«Журавли» и «цапли» | страница 18



Пора. У ворот Тузик жалобно поскулил вслед, грустно, по-человечески вздохнул и помахал хвостом.

Шесть часов двадцать минут. Из пионерской вышел горнист и сыграл «сбор общий». А так как все общество, находившееся в данный момент в коридоре, состояло только из одного лица, то есть Женьки, то Женька сразу сообразил, кого касается «общий» призыв, и соскочил с подоконника.

— Евгений Орлов! — крикнул дежурный по штабу, и Женька вошел в пионерскую.

Все встали, приветствуя вошедшего, потом сели, и самый серьезный на свете человек с самой смешной на свете фамилией начальник штаба дружины Лева Смехов, представляя Женьку, еще раз назвал его фамилию: Евгений Орлов.

Но Женька не смотрел на Леву. Он не сводил удивленного взгляда с Ляльки. Такой расстроенной он никогда еще не видел «железную девчонку». Красная, как ее красный галстук, Лялька сидела хмурая и, хотя не хныкала, то и дело дергала носом, как после недавнего рева.

— Где лося видел, Женя?

Женька не расслышал вопроса:

— А?

Старшая вожатая повторила. Женька хмуро посмотрел на Валентину:

— Это был не лось.

— А кто же?

Солгать? Сказать правду? Нет, лучше солгать, чтобы не причинить зла другому.

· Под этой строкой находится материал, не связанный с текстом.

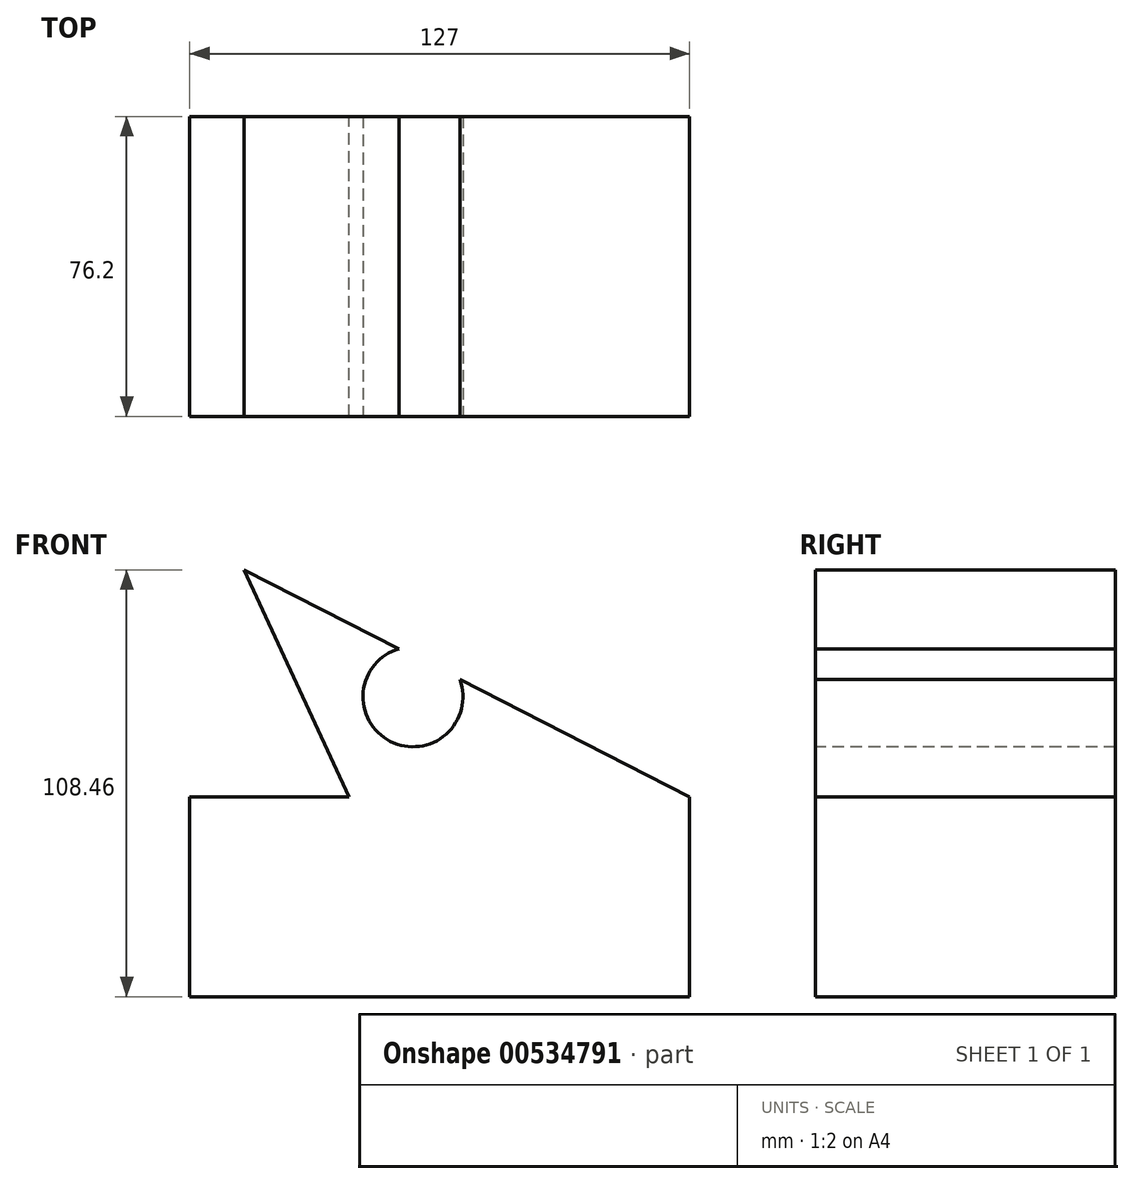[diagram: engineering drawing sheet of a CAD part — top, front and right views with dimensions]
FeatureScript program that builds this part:
annotation { "Feature Type Name" : "Feature", "Feature Type Description" : "" }
export const myFeature = defineFeature(function(context is Context, id is Id, definition is map)
    precondition{}
    {
        {
            var Q0;
            Q0=qCreatedBy(makeId("Front.planeOp"),FACE);
            var sketch = newSketch(context, id + "F0", { "sketchPlane" : qUnion([Q0])});
            skLineSegment(sketch, "E0.bottom", {"start": v(-93.7, 20.87) * mm, "end": v(-53.25, 20.87) * mm});
            skLineSegment(sketch, "E0.top", {"start": v(-93.7, -29.93) * mm, "end": v(33.3, -29.93) * mm});
            skLineSegment(sketch, "E0.left", {"start": v(-93.7, 20.87) * mm, "end": v(-93.7, -29.93) * mm});
            skLineSegment(sketch, "E0.right", {"start": v(33.3, 20.87) * mm, "end": v(33.3, -29.93) * mm});
            skLineSegment(sketch, "E1", {"start": v(33.3, 20.87) * mm, "end": v(-79.85, 78.53) * mm});
            skLineSegment(sketch, "E2", {"start": v(-79.85, 78.53) * mm, "end": v(-53.25, 20.87) * mm});
            skSolve(sketch);
        }
        {
            var Q0;
            Q0=makeQuery(id+"F0.imprint","IMPRINT",FACE,{"disambiguationData":[TD([[makeQuery(id+"F0.imprint","IMPRINT",EDGE,{"derivedFrom":sQuery(id+"F0.wireOp",EDGE,"E0.bottom")}),-1.0]])]});
            extrude(context, id + "F1", {"entities" : qUnion([Q0]), "depth" : 76.2 * mm, "offsetDistance" : 25.4 * mm});
        }
        {
            var Q0;
            Q0=makeQuery(id+"F1.opExtrude","CAP_FACE",FACE,{"disambiguationData":[OSD([sQuery(id+"F0.wireOp",EDGE,"E0.bottom"),sQuery(id+"F0.wireOp",EDGE,"E0.top"),sQuery(id+"F0.wireOp",EDGE,"E0.left"),sQuery(id+"F0.wireOp",EDGE,"E0.right"),sQuery(id+"F0.wireOp",EDGE,"E1"),sQuery(id+"F0.wireOp",EDGE,"E2")])],"isStart":false});
            var sketch = newSketch(context, id + "F2", { "sketchPlane" : qUnion([Q0])});
            skCircle(sketch, "E3", {"center": v(-37, 46.27) * mm, "radius": 12.7 * mm});
            skSolve(sketch);
        }
        {
            var Q0;
            {var subQ0=sQuery(id+"F2.wireOp",EDGE,"E3");var subQ1=makeQuery(id+"F1.opExtrude","CAP_EDGE",EDGE,{"disambiguationData":[OSD([sQuery(id+"F0.wireOp",EDGE,"E1")])],"isStart":false});var subQ2=makeQuery(id+"F2.imprint","INTERSECT",VERTEX,{"disambiguationData":[OD(0.0)],"derivedFrom":[subQ1,subQ0]});Q0=makeQuery(id+"F2.imprint","IMPRINT",FACE,{"disambiguationData":[TD([[makeQuery(id+"F2.imprint","IMPRINT",EDGE,{"disambiguationData":[TD([[subQ2,1.0]])],"derivedFrom":subQ0}),1.0]])]});}
            extrude(context, id + "F3", {"entities" : qUnion([Q0]), "operationType" : NewBodyOperationType.REMOVE, "endBound" : BoundingType.UP_TO_NEXT, "oppositeDirection" : true, "depth" : 25.4 * mm, "offsetDistance" : 25.4 * mm});
        }
    });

— Не лось, — промямлил Женька.

— Кто же?

— Лошадь.

Смех разразился сразу, как ливень после удара грома. Дмитрий Васильевич, директор школы, захохотал, как саксофон. Валентина по-девчоночьи захихикала безудержно и бесконечно. Даже самый строгий человек на земле Лева Смехов оправдал наконец свою фамилию.

У Ляльки, зареванной Ляльки, и у той выступили слезы, на этот раз не от рева, а от смеха. Женька не удержался и, злясь на себя за то, что не может удержаться, тоже засмеялся. Он ведь не знал, чем был вызван припадок смеха. То есть знал, что его ответом, но не знал, что, кроме лошади, которую он имел в виду, скрывается за этим ответом. Наконец Лялька переборола себя и сказала:

— Не лошадь, Женя… Не лошадь… Лось… Я показала снимок.

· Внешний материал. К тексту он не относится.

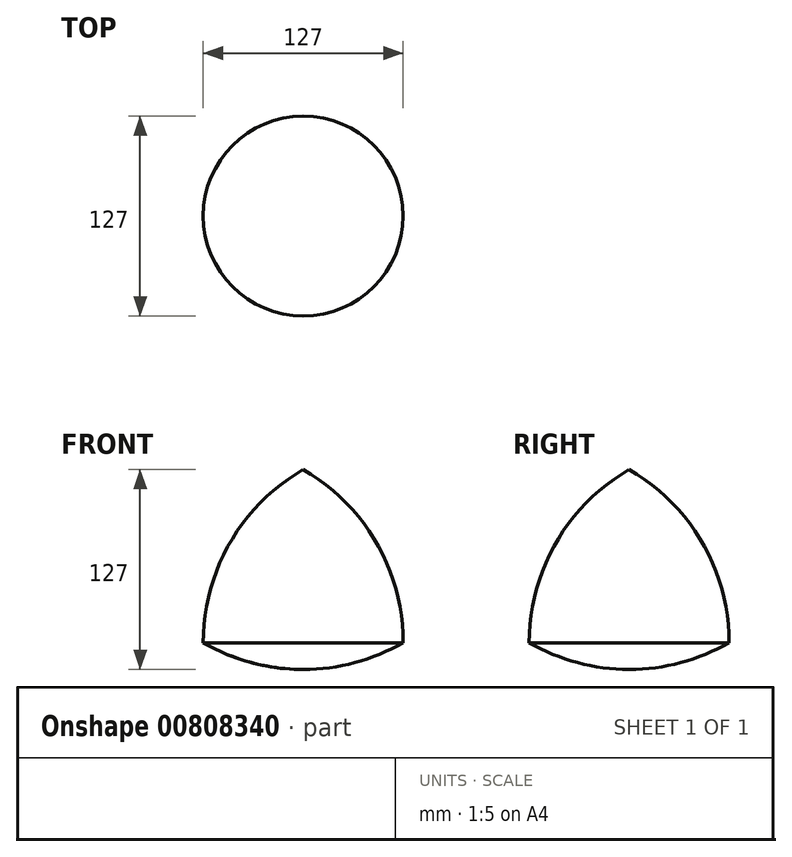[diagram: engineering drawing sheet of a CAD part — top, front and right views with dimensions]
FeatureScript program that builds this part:
annotation { "Feature Type Name" : "Feature", "Feature Type Description" : "" }
export const myFeature = defineFeature(function(context is Context, id is Id, definition is map)
    precondition{}
    {
        {
            var Q0;
            Q0=qCreatedBy(makeId("Front.planeOp"),FACE);
            var sketch = newSketch(context, id + "F0", { "sketchPlane" : qUnion([Q0])});
            skLineSegment(sketch, "E0", {"start": v(0, 0) * mm, "end": v(-63.5, 109.99) * mm});
            skLineSegment(sketch, "E1", {"start": v(-63.5, 109.99) * mm, "end": v(-127, 0) * mm});
            skLineSegment(sketch, "E2", {"start": v(-127, 0) * mm, "end": v(0, 0) * mm});
            skArc(sketch, "E3", {"start": v(0, 0) * mm, "mid": v(-17.01, 63.5) * mm, "end": v(-63.5, 109.99) * mm});
            skArc(sketch, "E4", {"start": v(-127, 0) * mm, "mid": v(-63.5, -17.01) * mm, "end": v(0, 0) * mm});
            skArc(sketch, "E5", {"start": v(-63.5, 109.99) * mm, "mid": v(-109.99, 63.5) * mm, "end": v(-127, 0) * mm});
            skLineSegment(sketch, "E6", {"start": v(-63.5, 109.99) * mm, "end": v(-63.5, -17.01) * mm});
            skSolve(sketch);
        }
        {
            var Q0;
            {var subQ0=sQuery(id+"F0.wireOp",EDGE,"E1");Q0=makeQuery(id+"F0.imprint","IMPRINT",FACE,{"disambiguationData":[TD([[makeQuery(id+"F0.imprint","IMPRINT",EDGE,{"derivedFrom":subQ0}),1.0]])]});}
            var Q1;
            Q1=makeQuery(id+"F0.imprint","IMPRINT",FACE,{"disambiguationData":[TD([[makeQuery(id+"F0.imprint","IMPRINT",EDGE,{"derivedFrom":sQuery(id+"F0.wireOp",EDGE,"E1")}),-1.0]])]});
            var Q2;
            {var subQ0=sQuery(id+"F0.wireOp",EDGE,"E4");var subQ3=sQuery(id+"F0.wireOp",EDGE,"E6");var subQ5=makeQuery(id+"F0.imprint","INTERSECT",VERTEX,{"derivedFrom":[subQ0,subQ3]});Q2=makeQuery(id+"F0.imprint","IMPRINT",FACE,{"disambiguationData":[TD([[makeQuery(id+"F0.imprint","IMPRINT",EDGE,{"disambiguationData":[TD([[subQ5,1.0]])],"derivedFrom":subQ3}),-1.0]])]});}
            var Q3;
            Q3=sQuery(id+"F0.wireOp",EDGE,"E6");
            revolve(context, id + "F1", {"surfaceOperationType" : NewSurfaceOperationType.NEW, "entities" : qUnion([Q0, Q1, Q2]), "axis" : qUnion([Q3]), "revolveType" : RevolveType.FULL});
        }
    });
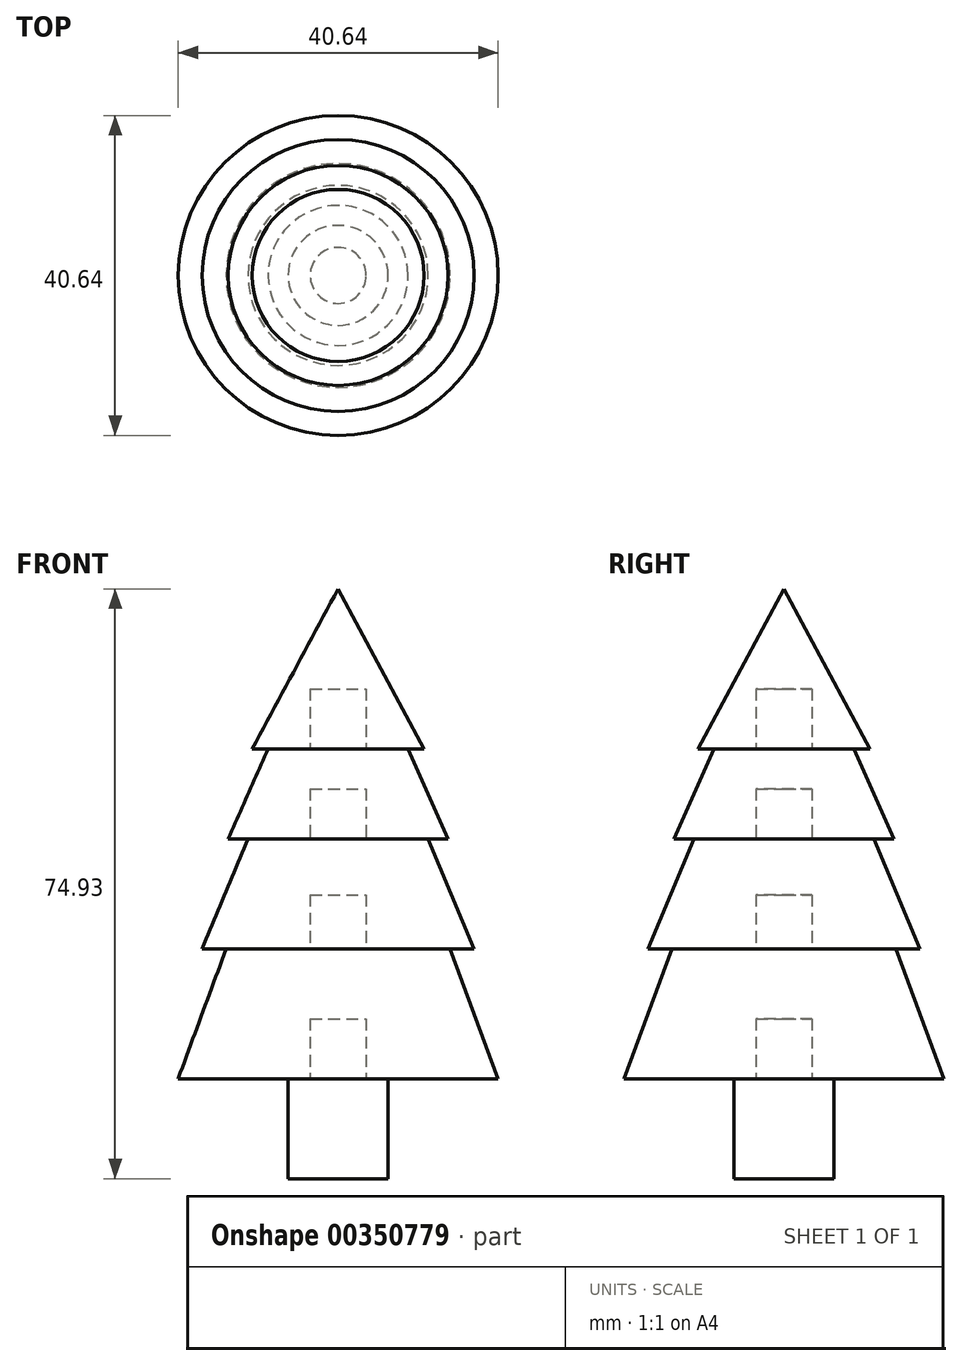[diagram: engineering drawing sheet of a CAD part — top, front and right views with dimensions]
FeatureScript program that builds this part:
annotation { "Feature Type Name" : "Feature", "Feature Type Description" : "" }
export const myFeature = defineFeature(function(context is Context, id is Id, definition is map)
    precondition{}
    {
        {
            var Q0;
            Q0=qCreatedBy(makeId("Top.planeOp"),FACE);
            var sketch = newSketch(context, id + "F0", { "sketchPlane" : qUnion([Q0])});
            skCircle(sketch, "E0", {"center": v(0, 0) * mm, "radius": 6.35 * mm});
            skSolve(sketch);
        }
        {
            var Q0;
            Q0=makeQuery(id+"F0.imprint","IMPRINT",FACE,{"disambiguationData":[TD([[makeQuery(id+"F0.imprint","IMPRINT",EDGE,{"derivedFrom":sQuery(id+"F0.wireOp",EDGE,"E0")}),1.0]])]});
            extrude(context, id + "F1", {"entities" : qUnion([Q0]), "depth" : 12.7 * mm});
        }
        {
            var Q0;
            Q0=makeQuery(id+"F1.opExtrude","CAP_FACE",FACE,{"disambiguationData":[OSD([sQuery(id+"F0.wireOp",EDGE,"E0")])],"isStart":false});
            var sketch = newSketch(context, id + "F2", { "sketchPlane" : qUnion([Q0])});
            skCircle(sketch, "E1", {"center": v(0, 0) * mm, "radius": 3.18 * mm});
            skSolve(sketch);
        }
        {
            var Q0;
            Q0 = qSketchRegion(id + "F2", true);
            extrude(context, id + "F3", {"entities" : qUnion([Q0]), "operationType" : NewBodyOperationType.ADD, "depth" : 6.35 * mm});
        }
        {
            var Q0;
            Q0=qCreatedBy(makeId("Front.planeOp"),FACE);
            var sketch = newSketch(context, id + "F4", { "sketchPlane" : qUnion([Q0])});
            skLineSegment(sketch, "E2", {"start": v(0, 12.7) * mm, "end": v(0, 29.21) * mm});
            skLineSegment(sketch, "E3", {"start": v(0, 29.21) * mm, "end": v(14.22, 29.21) * mm});
            skLineSegment(sketch, "E4", {"start": v(14.22, 29.21) * mm, "end": v(20.32, 12.7) * mm});
            skLineSegment(sketch, "E5", {"start": v(20.32, 12.7) * mm, "end": v(0, 12.7) * mm});
            skSolve(sketch);
        }
        {
            var Q0;
            Q0 = qSketchRegion(id + "F4", true);
            var Q1;
            Q1=sQuery(id+"F4.wireOp",EDGE,"E2");
            revolve(context, id + "F5", {"entities" : qUnion([Q0]), "axis" : qUnion([Q1]), "revolveType" : RevolveType.FULL});
        }
        {
            var Q0;
            Q0=makeQuery(id+"F5.opRevolve","SWEPT_FACE",FACE,{"disambiguationData":[OSD([sQuery(id+"F4.wireOp",EDGE,"E5")])]});
            var sketch = newSketch(context, id + "F6", { "sketchPlane" : qUnion([Q0])});
            skCircle(sketch, "E6", {"center": v(0, 0) * mm, "radius": 3.56 * mm});
            skSolve(sketch);
        }
        {
            var Q0;
            Q0 = qSketchRegion(id + "F6", true);
            var Q1;
            Q1=sQuery(id+"F6.wireOp",EDGE,"E6");
            extrude(context, id + "F7", {"entities" : qUnion([Q0]), "operationType" : NewBodyOperationType.REMOVE, "surfaceEntities" : qUnion([Q1]), "oppositeDirection" : true, "depth" : 7.62 * mm});
        }
        {
            var Q0;
            Q0=makeQuery(id+"F5.opRevolve","SWEPT_FACE",FACE,{"disambiguationData":[OSD([sQuery(id+"F4.wireOp",EDGE,"E3")])]});
            var sketch = newSketch(context, id + "F8", { "sketchPlane" : qUnion([Q0])});
            skCircle(sketch, "E7", {"center": v(0, 0) * mm, "radius": 3.18 * mm});
            skSolve(sketch);
        }
        {
            var Q0;
            Q0 = qSketchRegion(id + "F8", true);
            extrude(context, id + "F9", {"entities" : qUnion([Q0]), "operationType" : NewBodyOperationType.ADD, "depth" : 6.35 * mm});
        }
        {
            var Q0;
            Q0=qCreatedBy(makeId("Right.planeOp"),FACE);
            var sketch = newSketch(context, id + "F10", { "sketchPlane" : qUnion([Q0])});
            skLineSegment(sketch, "E8", {"start": v(0, 43.18) * mm, "end": v(-11.43, 43.18) * mm});
            skLineSegment(sketch, "E9", {"start": v(-11.43, 43.18) * mm, "end": v(-17.27, 29.21) * mm});
            skLineSegment(sketch, "E10", {"start": v(-17.27, 29.21) * mm, "end": v(0, 29.21) * mm});
            skLineSegment(sketch, "E11", {"start": v(0, 29.21) * mm, "end": v(0, 43.18) * mm});
            skSolve(sketch);
        }
        {
            var Q0;
            Q0=makeQuery(id+"F10.imprint","IMPRINT",FACE,{"disambiguationData":[TD([[makeQuery(id+"F10.imprint","IMPRINT",EDGE,{"derivedFrom":sQuery(id+"F10.wireOp",EDGE,"E8")}),1.0]])]});
            var Q1;
            Q1 = qConstructionFilter(qBodyType(qCreatedBy(id + "F10" ,EDGE), BodyType.WIRE), ConstructionObject.NO);
            var Q2;
            Q2=sQuery(id+"F10.wireOp",EDGE,"E11");
            revolve(context, id + "F11", {"entities" : qUnion([Q0]), "surfaceEntities" : qUnion([Q1]), "axis" : qUnion([Q2]), "revolveType" : RevolveType.FULL});
        }
        {
            var Q0;
            Q0=makeQuery(id+"F11.opRevolve","SWEPT_FACE",FACE,{"disambiguationData":[OSD([sQuery(id+"F10.wireOp",EDGE,"E10")])]});
            var sketch = newSketch(context, id + "F12", { "sketchPlane" : qUnion([Q0])});
            skCircle(sketch, "E12", {"center": v(0, 0) * mm, "radius": 3.56 * mm});
            skSolve(sketch);
        }
        {
            var Q0;
            Q0=makeQuery(id+"F12.imprint","IMPRINT",FACE,{"disambiguationData":[TD([[makeQuery(id+"F12.imprint","IMPRINT",EDGE,{"derivedFrom":sQuery(id+"F12.wireOp",EDGE,"E12")}),1.0]])]});
            var Q1;
            Q1=sQuery(id+"F12.wireOp",EDGE,"E12");
            extrude(context, id + "F13", {"entities" : qUnion([Q0]), "operationType" : NewBodyOperationType.REMOVE, "surfaceEntities" : qUnion([Q1]), "oppositeDirection" : true, "depth" : 6.86 * mm});
        }
        {
            var Q0;
            Q0=makeQuery(id+"F11.opRevolve","SWEPT_FACE",FACE,{"disambiguationData":[OSD([sQuery(id+"F10.wireOp",EDGE,"E8")])]});
            var sketch = newSketch(context, id + "F14", { "sketchPlane" : qUnion([Q0])});
            skCircle(sketch, "E13", {"center": v(0, 0) * mm, "radius": 3.18 * mm});
            skSolve(sketch);
        }
        {
            var Q0;
            Q0 = qSketchRegion(id + "F14", true);
            extrude(context, id + "F15", {"entities" : qUnion([Q0]), "operationType" : NewBodyOperationType.ADD, "depth" : 5.08 * mm});
        }
        {
            var Q0;
            Q0=qCreatedBy(makeId("Front.planeOp"),FACE);
            var sketch = newSketch(context, id + "F16", { "sketchPlane" : qUnion([Q0])});
            skLineSegment(sketch, "E14", {"start": v(0, 54.61) * mm, "end": v(8.9, 54.61) * mm});
            skLineSegment(sketch, "E15", {"start": v(8.9, 54.61) * mm, "end": v(13.97, 43.18) * mm});
            skLineSegment(sketch, "E16", {"start": v(13.97, 43.18) * mm, "end": v(0, 43.18) * mm});
            skLineSegment(sketch, "E17", {"start": v(0, 43.18) * mm, "end": v(0, 54.61) * mm});
            skSolve(sketch);
        }
        {
            var Q0;
            Q0 = qSketchRegion(id + "F16", true);
            var Q1;
            Q1=sQuery(id+"F16.wireOp",EDGE,"E17");
            revolve(context, id + "F17", {"entities" : qUnion([Q0]), "axis" : qUnion([Q1]), "revolveType" : RevolveType.FULL});
        }
        {
            var Q0;
            Q0=makeQuery(id+"F17.opRevolve","SWEPT_FACE",FACE,{"disambiguationData":[OSD([sQuery(id+"F16.wireOp",EDGE,"E16")])]});
            var sketch = newSketch(context, id + "F18", { "sketchPlane" : qUnion([Q0])});
            skCircle(sketch, "E18", {"center": v(0, 0) * mm, "radius": 3.56 * mm});
            skSolve(sketch);
        }
        {
            var Q0;
            Q0 = qSketchRegion(id + "F18", true);
            extrude(context, id + "F19", {"entities" : qUnion([Q0]), "operationType" : NewBodyOperationType.REMOVE, "oppositeDirection" : true, "depth" : 6.35 * mm});
        }
        {
            var Q0;
            Q0=makeQuery(id+"F17.opRevolve","SWEPT_FACE",FACE,{"disambiguationData":[OSD([sQuery(id+"F16.wireOp",EDGE,"E14")])]});
            var sketch = newSketch(context, id + "F20", { "sketchPlane" : qUnion([Q0])});
            skCircle(sketch, "E19", {"center": v(0, 0) * mm, "radius": 3.18 * mm});
            skSolve(sketch);
        }
        {
            var Q0;
            Q0 = qSketchRegion(id + "F20", true);
            extrude(context, id + "F21", {"entities" : qUnion([Q0]), "operationType" : NewBodyOperationType.ADD, "depth" : 3.8 * mm});
        }
        {
            var Q0;
            Q0=qCreatedBy(makeId("Front.planeOp"),FACE);
            var sketch = newSketch(context, id + "F22", { "sketchPlane" : qUnion([Q0])});
            skLineSegment(sketch, "E20", {"start": v(0, 74.93) * mm, "end": v(10.92, 54.61) * mm});
            skLineSegment(sketch, "E21", {"start": v(10.92, 54.61) * mm, "end": v(0, 54.61) * mm});
            skLineSegment(sketch, "E22", {"start": v(0, 54.61) * mm, "end": v(0, 74.93) * mm});
            skSolve(sketch);
        }
        {
            var Q0;
            Q0 = qSketchRegion(id + "F22", true);
            var Q1;
            Q1=sQuery(id+"F22.wireOp",EDGE,"E22");
            revolve(context, id + "F23", {"entities" : qUnion([Q0]), "axis" : qUnion([Q1]), "revolveType" : RevolveType.FULL});
        }
        {
            var Q0;
            Q0=makeQuery(id+"F23.opRevolve","SWEPT_FACE",FACE,{"disambiguationData":[OSD([sQuery(id+"F22.wireOp",EDGE,"E21")])]});
            var sketch = newSketch(context, id + "F24", { "sketchPlane" : qUnion([Q0])});
            skCircle(sketch, "E23", {"center": v(0, 0) * mm, "radius": 3.56 * mm});
            skSolve(sketch);
        }
        {
            var Q0;
            Q0=makeQuery(id+"F24.imprint","IMPRINT",FACE,{"disambiguationData":[TD([[makeQuery(id+"F24.imprint","IMPRINT",EDGE,{"derivedFrom":sQuery(id+"F24.wireOp",EDGE,"E23")}),1.0]])]});
            extrude(context, id + "F25", {"entities" : qUnion([Q0]), "operationType" : NewBodyOperationType.REMOVE, "oppositeDirection" : true, "depth" : 7.62 * mm});
        }
    });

Женька удивленно посмотрел на Ляльку.

Лялька покраснела и отвернулась. Вот она какая, не побоялась позора, призналась в своей лжи. А может, его испугалась, его снимка? И призналась, чтобы опередить? Нет, она знала, что он не скажет. С той минуты знала, когда он мимоходом сунул ей в руки снимок. Знала и все-таки созналась. Женька снова посмотрел на Ляльку. На этот раз с уважением.

Валентина что-то говорила, но он не слышал. Его мысли были заняты Лялькой, ее поступком: а он мог бы так, как она?

— Никакая ложь недостойна честного пионерского, — говорила Валентина. — Только — правда. А правда всегда одна. Даже неприятная. Даже на зло себе.